A América Latina passa por uma transformação acelerada no perfil da população, com mudanças que devem impactar diretamente a economia […]

América Latina envelhece rápido e pressiona economia
A América Latina passa por uma transformação acelerada no perfil da população, com mudanças que devem impactar diretamente a economia nas próximas décadas. O que levou cerca de 75 anos para acontecer na Europa deve se consolidar em apenas 30 anos na região.

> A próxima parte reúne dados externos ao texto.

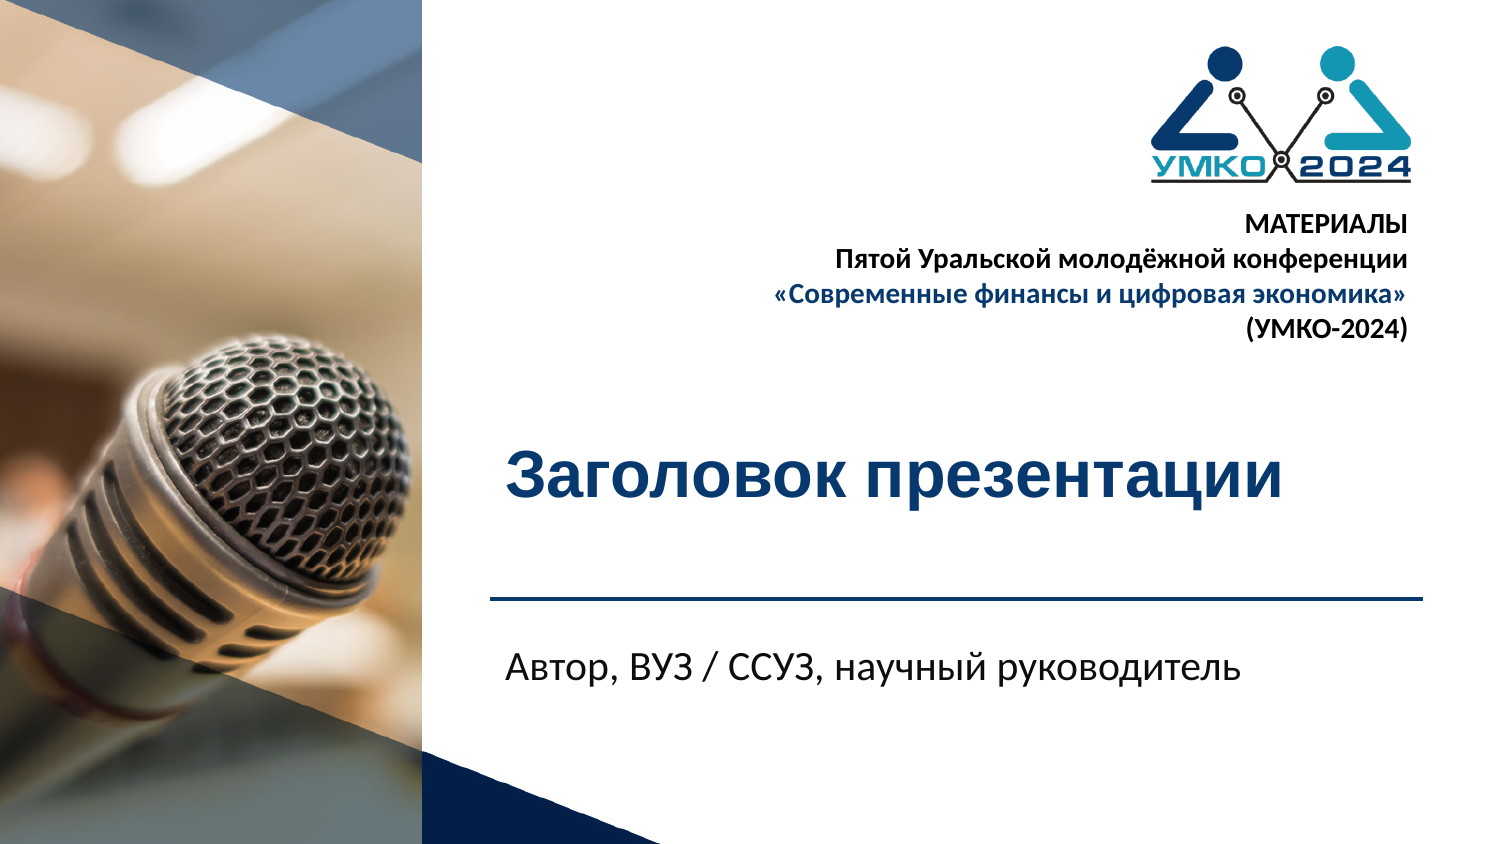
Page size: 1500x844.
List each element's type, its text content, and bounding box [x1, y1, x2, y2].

text_box МАТЕРИАЛЫ Пятой Уральской молодёжной конференции «Современные финансы и цифровая экономика» (УМКО-2024) [679, 197, 1424, 352]
title Заголовок презентации [490, 374, 1424, 568]
picture [0, 0, 1500, 844]
subtitle Автор, ВУЗ / ССУЗ, научный руководитель [490, 631, 1424, 777]
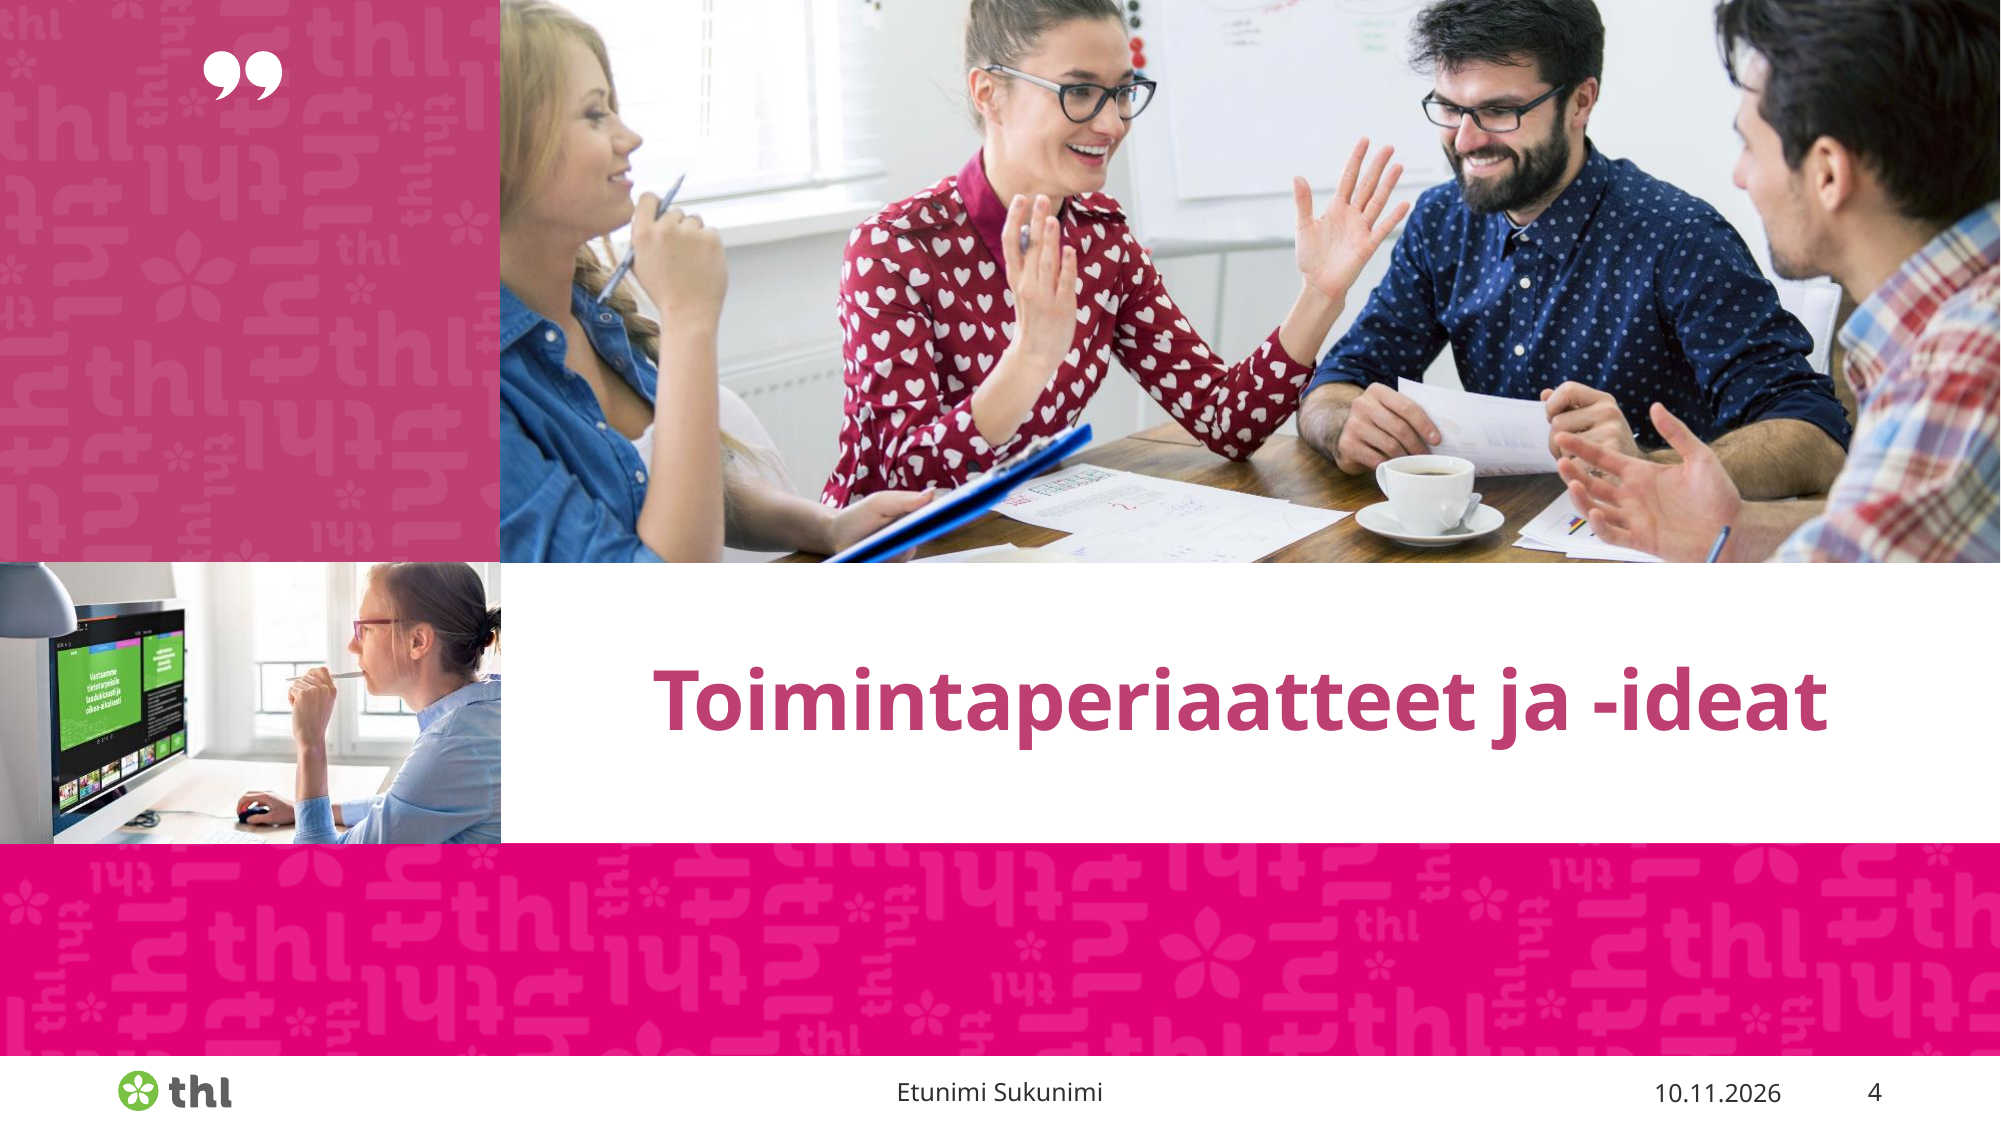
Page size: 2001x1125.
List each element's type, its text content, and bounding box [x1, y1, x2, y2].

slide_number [1619, 1063, 1797, 1125]
footer Etunimi Sukunimi [429, 1063, 1571, 1124]
picture [0, 0, 2001, 1056]
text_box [203, 51, 286, 101]
slide_number 4 [1798, 1063, 1883, 1124]
title Toimintaperiaatteet ja -ideat [498, 587, 1997, 825]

Dados mostram uma mudança significativa: a expectativa de vida saltou de 48 anos, em 1950, para 75 anos atualmente. Ao mesmo tempo, a taxa de fertilidade caiu de 6 filhos por mulher para 1,85 — abaixo do nível necessário para reposição populacional, estimado em 2,1.
A projeção indica que, até 2050, a população com mais de 65 anos deve dobrar, representando quase 19% dos habitantes da América Latina.
Esse cenário marca o fim do chamado “bônus demográfico”, período em que há mais pessoas em idade de trabalhar do que dependentes. Com isso, a região passa a enfrentar o desafio de envelhecer antes de atingir maior nível de riqueza.
Na prática, os impactos já começam a se desenhar. Um deles é a pressão sobre os sistemas de Previdência, que tendem a se tornar insustentáveis sem ajustes, diante da redução no número de contribuintes.
Outro ponto é o mercado de trabalho. A diminuição da população jovem deve exigir aumento da produtividade e maior uso de tecnologia para manter o crescimento econômico.
Por outro lado, o envelhecimento também abre novas oportunidades. O crescimento da população idosa impulsiona a chamada “economia prateada”, com demanda por serviços de saúde, lazer e soluções tecnológicas voltadas à terceira idade. No Brasil, esse mercado já movimenta cerca de R$ 2 trilhões por ano.